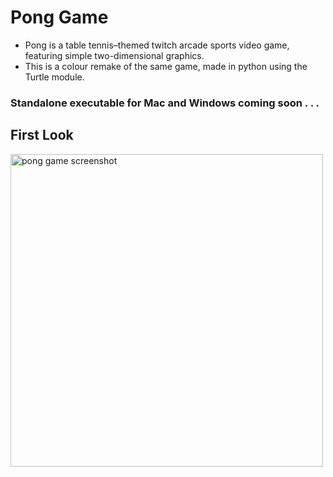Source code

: # Pong Game
* Pong is a table tennis–themed twitch arcade sports video game, featuring simple two-dimensional graphics.<br>
* This is a colour remake of the same game, made in python using the Turtle module.<br>
### Standalone executable for Mac and Windows coming soon . . .

## First Look
<img src="https://i.imgur.com/qcEsgPZ.png" width = 500 alt="pong game screenshot">

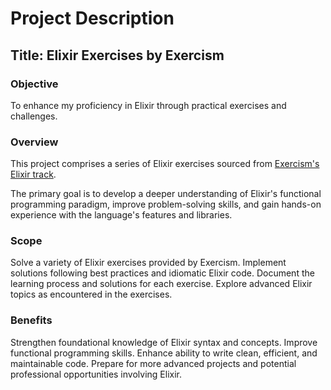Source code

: # Project Description

## Title: Elixir Exercises by Exercism

### Objective
To enhance my proficiency in Elixir through practical exercises and challenges.

### Overview
This project comprises a series of Elixir exercises sourced from [Exercism's Elixir track](https://exercism.org/tracks/elixir). 

The primary goal is to develop a deeper understanding of Elixir's functional programming paradigm, improve problem-solving skills, and gain hands-on experience with the language's features and libraries.

### Scope

Solve a variety of Elixir exercises provided by Exercism.
Implement solutions following best practices and idiomatic Elixir code.
Document the learning process and solutions for each exercise.
Explore advanced Elixir topics as encountered in the exercises.


### Benefits

Strengthen foundational knowledge of Elixir syntax and concepts.
Improve functional programming skills.
Enhance ability to write clean, efficient, and maintainable code.
Prepare for more advanced projects and potential professional opportunities involving Elixir.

▸ **TO-DO ITEM**:
The lines from the one containing "### Benefits" through the final line of the listing above are to be repeated exactly, and nothing else is to be printed.

▸ **THE COMPLETED TASK**:
### Benefits

Strengthen foundational knowledge of Elixir syntax and concepts.
Improve functional programming skills.
Enhance ability to write clean, efficient, and maintainable code.
Prepare for more advanced projects and potential professional opportunities involving Elixir.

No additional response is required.